In ArangoDB, I have a graph which contains messages for profiles. For reporting purposes, I need to aggregate the number of messages for specific categories of message from each month for the last 12 months.
The date and category of each message are on every edge between the profile and the message.
Currently, I have:
for mo in 0..11
let month = DATE_MONTH(DATE_SUBTRACT(DATE_NOW(),mo,"month"))
let msgCount = count(
for v, e in outbound "profileId" graph 'MyGraph'
filter e.category == "myCategory" && DATE_MONTH(e.date) == month
return 1
)
return {month: month, msgCount: msgCount}
This query executes in over one second, which is a bit slow for the purposes of this webapp, as I need to create and visualize this report for several categories.
Is there any optimization that could produce the same results faster?
Using db._explain()
shows the following:
Execution plan:
Id NodeType Est. Comment
1 SingletonNode 1 * ROOT
2 CalculationNode 1 - LET #7 = 0 .. 11 /* range */ /* simple expression */
3 EnumerateListNode 12 - FOR mo IN #7 /* list iteration */
4 CalculationNode 12 - LET month = DATE_MONTH(DATE_SUBTRACT(DATE_NOW(), mo, "month")) /* v8 expression */
11 SubqueryNode 12 - LET #4 = ... /* subquery */
5 SingletonNode 1 * ROOT
9 CalculationNode 1 - LET #11 = 1 /* json expression */ /* const assignment */
6 TraversalNode 1 - FOR v /* vertex */, e /* edge */ IN 1..1 /* min..maxPathDepth */ OUTBOUND 'profileId' /* startnode */ GRAPH 'MyGraph'
7 CalculationNode 1 - LET #9 = ((e.`category` == "myCategory") && (DATE_MONTH(e.`date`) == month)) /* v8 expression */
8 FilterNode 1 - FILTER #9
10 ReturnNode 1 - RETURN #11
13 CalculationNode 12 - LET #13 = { "month" : month, "msgCount" : COUNT(#4) } /* simple expression */
14 ReturnNode 12 - RETURN #13
Indexes used:
none
Traversals on graphs:
Id Depth Vertex collections Edge collections Filter conditions
6 1..1 persons knows
Optimization rules applied:
Id RuleName
1 move-calculations-up
2 remove-unnecessary-calculations
which can tell us the following:
You should find a way to move the complex calculations out of the iteration.

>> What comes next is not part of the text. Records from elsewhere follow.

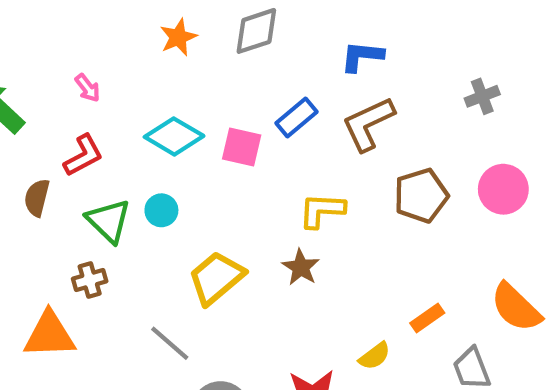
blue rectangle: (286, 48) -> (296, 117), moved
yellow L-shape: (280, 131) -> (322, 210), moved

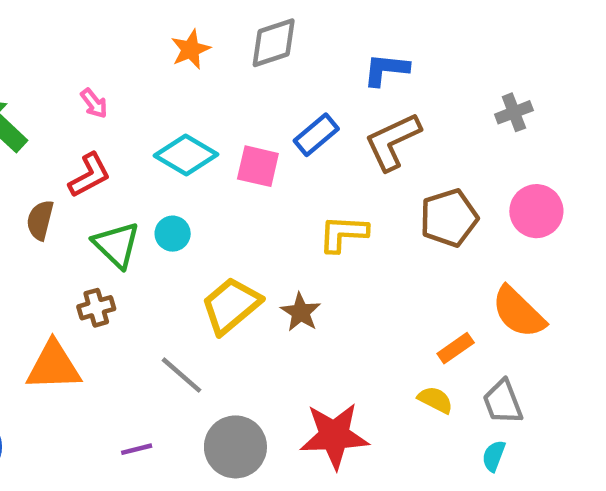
brown star: (301, 267) -> (301, 312), moved
orange semicircle: (516, 307) -> (518, 312), moved
yellow semicircle: (375, 356) -> (435, 400), moved, turned -116

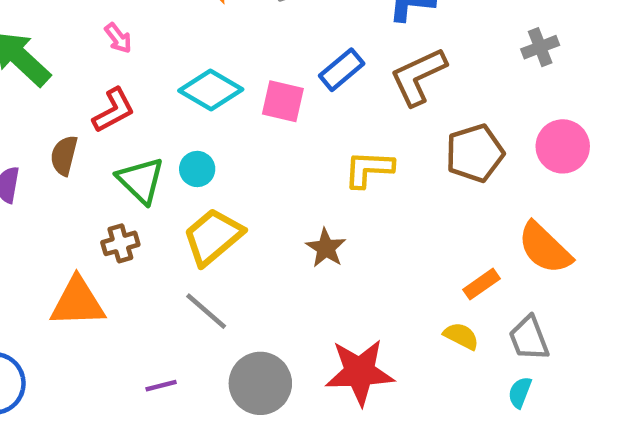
yellow trapezoid: (231, 305) -> (213, 237), moved

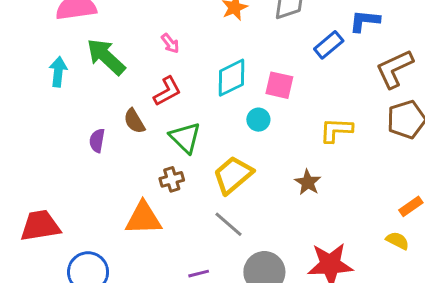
blue rectangle: (342, 70) -> (329, 45), moved
brown L-shape: (418, 76) -> (394, 69), moved
cyan diamond: (211, 90) -> (232, 78), turned -57
brown semicircle: (64, 155) -> (134, 121), turned -45
cyan circle: (197, 169) -> (258, 120), moved

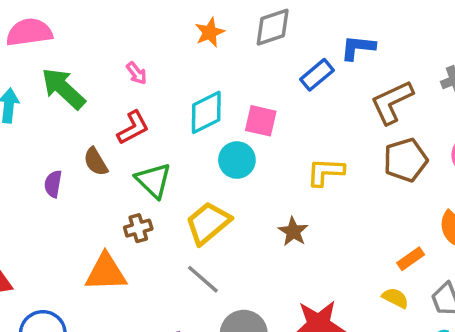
cyan circle: (258, 120) -> (237, 160), size x1.4

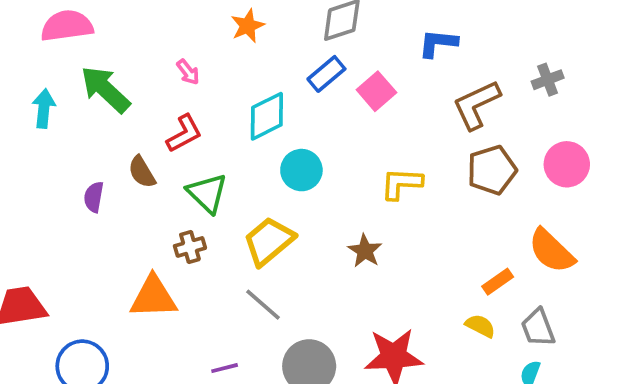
orange star: (210, 32) -> (248, 26), moved
blue rectangle: (317, 75) -> (326, 74), moved
pink square: (261, 121) -> (376, 91), moved, turned 36

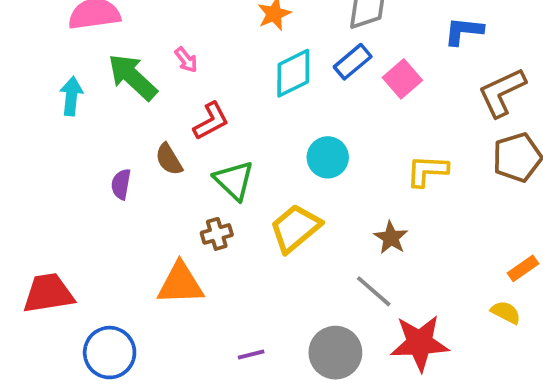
pink arrow: (188, 72) -> (186, 60), moved
cyan diamond: (267, 116) -> (293, 73), moved
gray line: (263, 305) -> (374, 291), moved

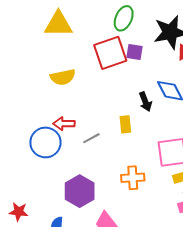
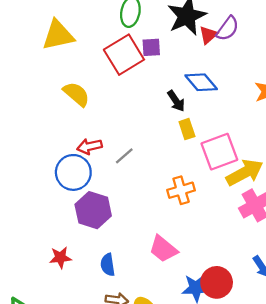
yellow semicircle: (63, 77) -> (76, 94), turned -115
yellow rectangle: (125, 124) -> (187, 129), moved
purple hexagon: (80, 191) -> (93, 210), moved

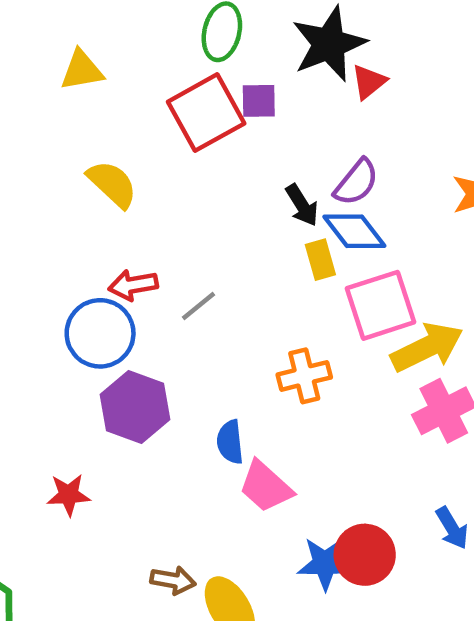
purple semicircle: (228, 28) -> (356, 182), moved
yellow triangle: (58, 35) -> (82, 70), size x0.7
blue diamond: (201, 82) -> (354, 231), moved
blue semicircle: (108, 265) -> (230, 442), moved

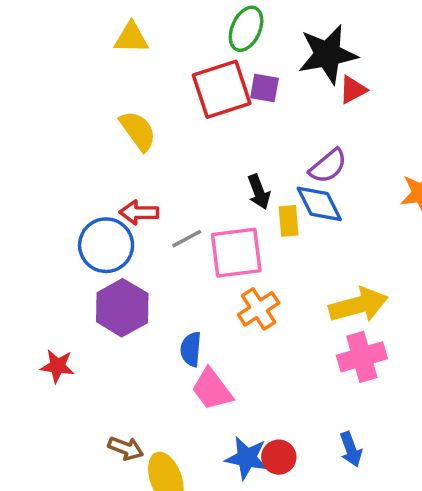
black arrow: (302, 205) -> (259, 192), moved
pink square: (380, 305) -> (236, 253), moved
orange cross: (304, 376) -> (259, 309), turned -30
red circle: (365, 555) -> (279, 457), size x0.7

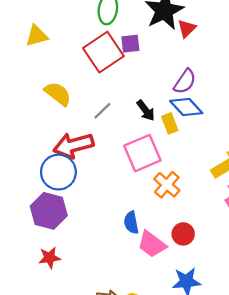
red arrow: (139, 213) -> (73, 145), size x1.6
gray line: (187, 239) -> (102, 111), moved
purple hexagon: (122, 308) -> (49, 211), moved
red circle: (279, 457) -> (183, 234), moved

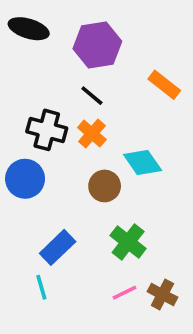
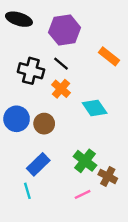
black cross: (47, 130) -> (31, 71), moved
brown circle: (105, 186) -> (44, 124), moved
brown cross: (162, 294) -> (108, 176), moved

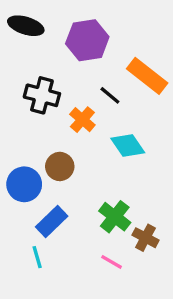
orange rectangle: (109, 56) -> (147, 76), size x1.4
black line: (61, 64) -> (110, 95), moved
blue circle: (17, 119) -> (24, 184), moved
pink line: (83, 194) -> (112, 262), turned 56

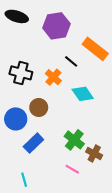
black cross: (42, 95) -> (21, 73), moved
cyan line: (37, 257) -> (24, 180), moved

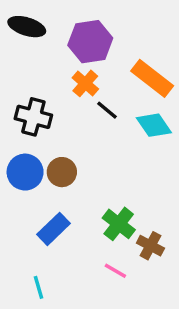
black line: (71, 61) -> (107, 110), moved
orange cross: (53, 77) -> (85, 83), moved
cyan diamond: (83, 94) -> (154, 125), moved
blue circle: (16, 119) -> (25, 172), moved

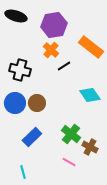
black line: (107, 110) -> (64, 66), turned -72
cyan diamond: (154, 125) -> (90, 95), moved

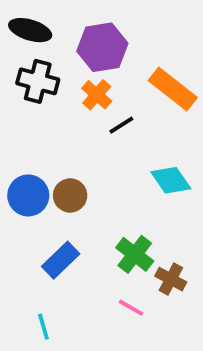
black cross: (20, 70) -> (38, 81), moved

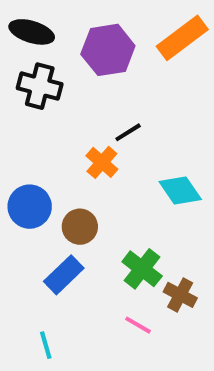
orange rectangle: (173, 89) -> (182, 38), moved, turned -75
orange cross: (97, 95) -> (102, 162), moved
brown circle: (70, 195) -> (80, 227), moved

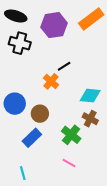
cyan diamond: (180, 191) -> (90, 96), turned -50
brown cross: (180, 295) -> (90, 119), moved

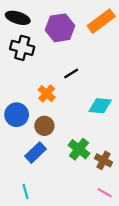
orange cross: (51, 81) -> (47, 94), moved
brown cross: (90, 119) -> (103, 160), moved
pink line: (69, 163) -> (105, 193), moved

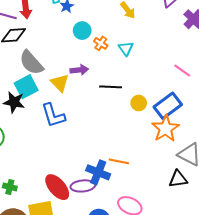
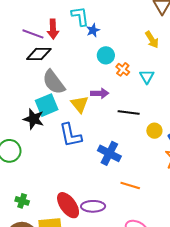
blue cross: (98, 172) -> (109, 153), moved

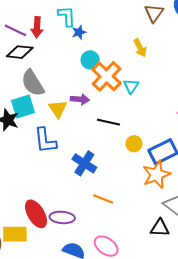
orange cross: (123, 69) -> (107, 76), size x2.0

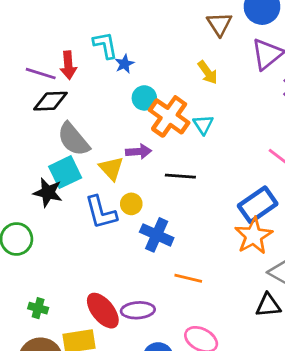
yellow circle: (134, 144) -> (131, 204), moved

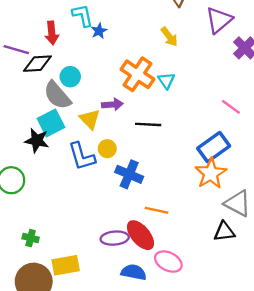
purple line: (41, 74) -> (16, 50), moved
cyan circle: (144, 98) -> (70, 77), moved
red ellipse: (103, 311) -> (140, 235), moved

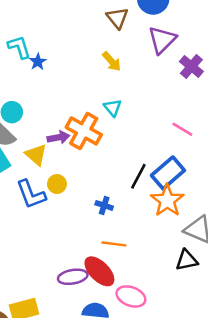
orange cross: (138, 74) -> (84, 131), moved
black line: (148, 124) -> (138, 176), moved, turned -60
blue cross: (129, 174) -> (104, 205), moved, size x0.6

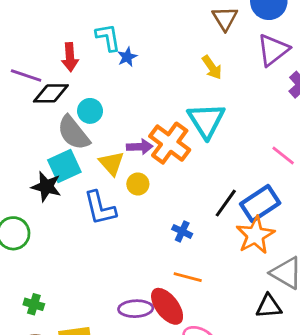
cyan triangle: (113, 108) -> (206, 121), size x1.8
yellow circle: (57, 184) -> (138, 184), moved

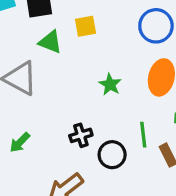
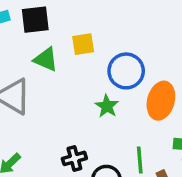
blue circle: (156, 26) -> (126, 71), moved

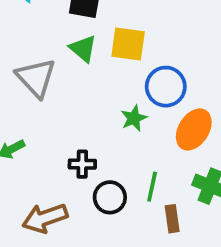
yellow square: (83, 44) -> (128, 44), size x1.4

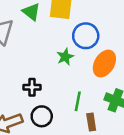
black circle: (110, 197) -> (42, 116), moved

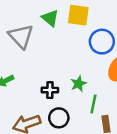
green star: (65, 57) -> (79, 84), moved

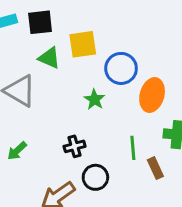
green star: (79, 84) -> (94, 99), moved

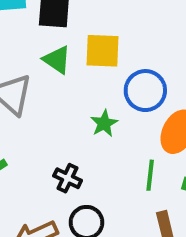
black cross: (75, 146) -> (68, 178), turned 30
green line: (133, 148) -> (150, 175), moved

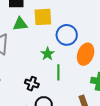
green triangle: (57, 60) -> (20, 24), turned -35
green line: (150, 175) -> (58, 72), moved

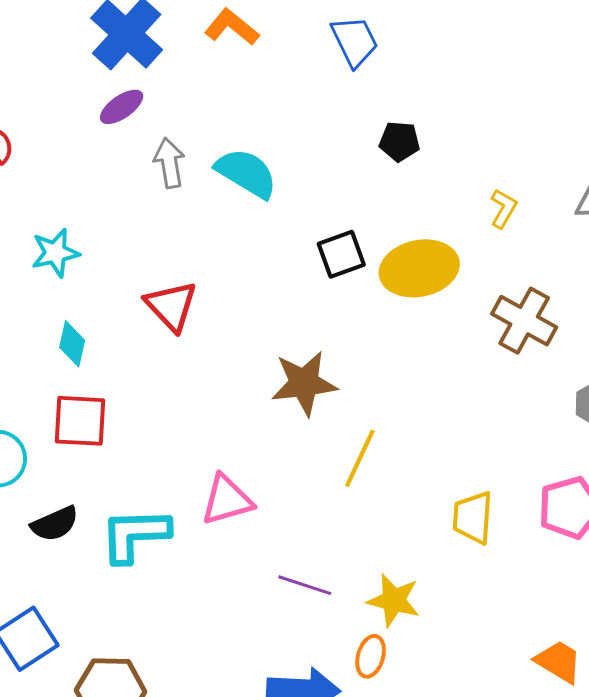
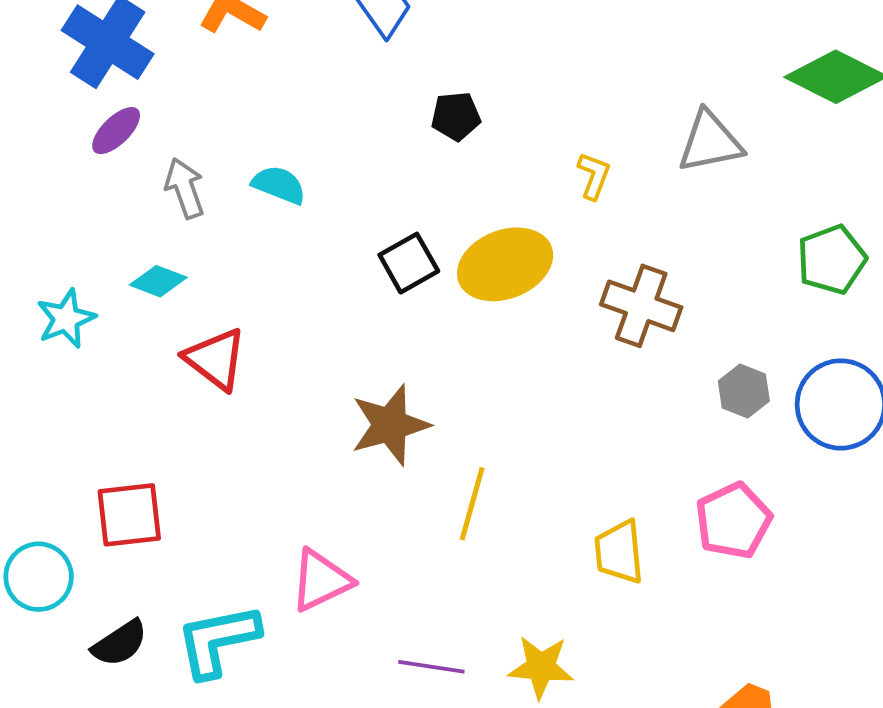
cyan semicircle: (246, 173) -> (279, 185), size x0.7
cyan diamond: (72, 344) -> (158, 281), moved, turned -72

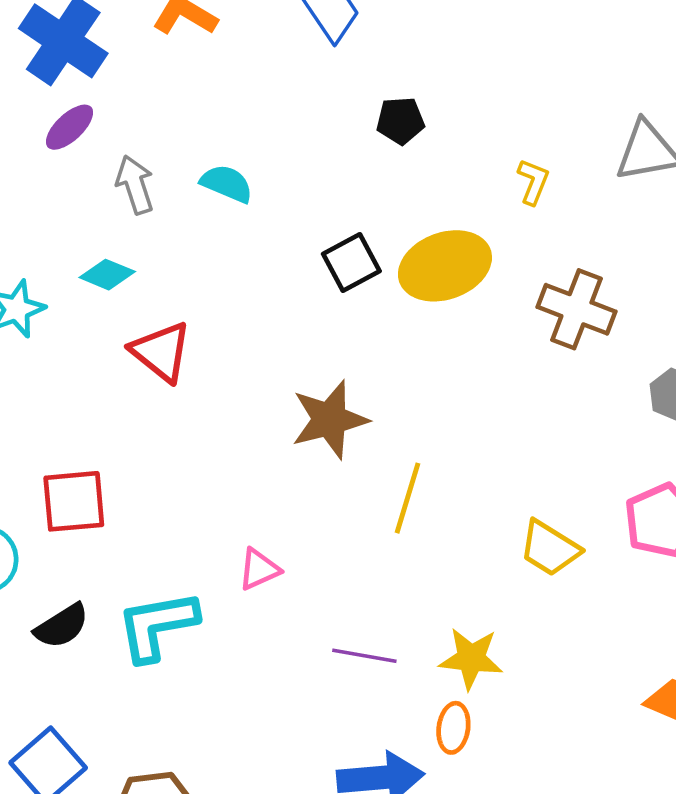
yellow trapezoid: (619, 552) -> (550, 548), turned -54
pink triangle: (321, 580) -> (259, 569), size x0.7

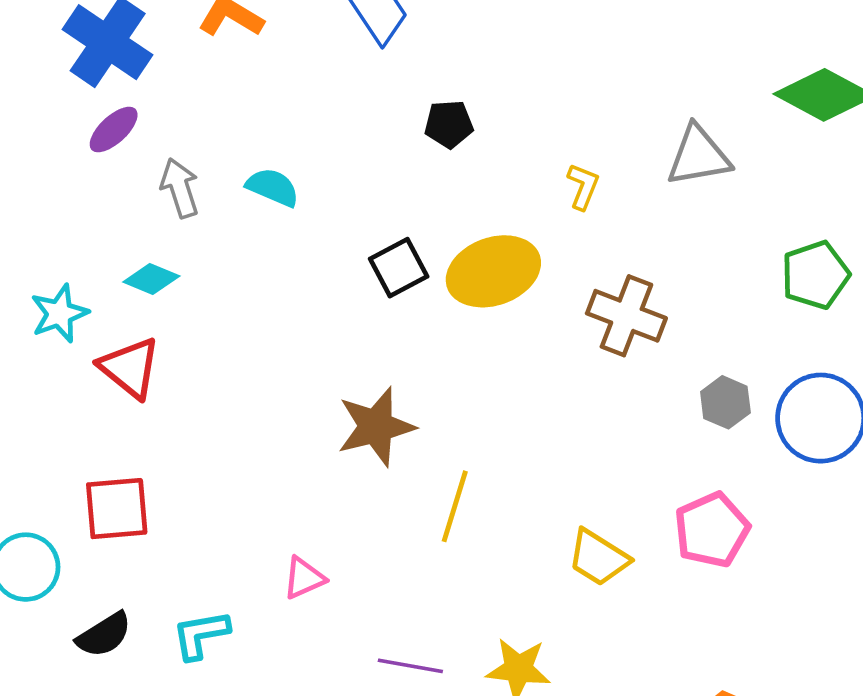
red triangle: (161, 352) -> (130, 368), moved
cyan L-shape: (157, 626) -> (201, 635), size x0.7

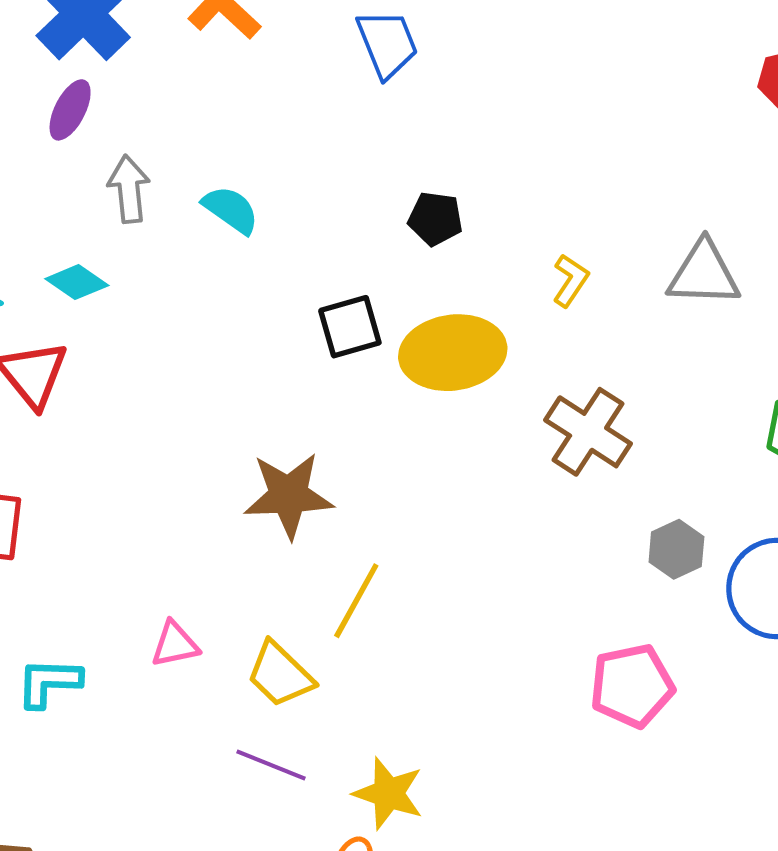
black pentagon: (449, 124) -> (435, 219), moved
purple ellipse: (114, 130) -> (70, 110), turned -32
yellow trapezoid: (598, 558) -> (280, 674), moved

While working with the DATE_*
functions may be convenient, its not fast. You should calculate the strings YEAR:MONTH you want to filter for in advance, and then inside the the query do range comparison on the calculated strings:
FILTER e.date > '2016:04:' && e.date < '2016:05:'
for mo in 0..11
let month = date_subtract(concat(left(date_iso8601(date_now()),7),'-01T00:00:00.000Z'), mo, "month")
let nextMonth = date_subtract(concat(left(date_iso8601(date_now()),7),'-01T00:00:00.000Z'), mo-1, "month")
let monthNumber = date_month(month)
let msgCount = count(
for v, e in outbound "profileId" graph "MyGraph"
filter e.category == 'myCategory' && e.date > month && e.date < nextMonth
return 1
)
return {month: monthNumber, msgCount: msgCount}
This significantly speeds up the query (5x faster)!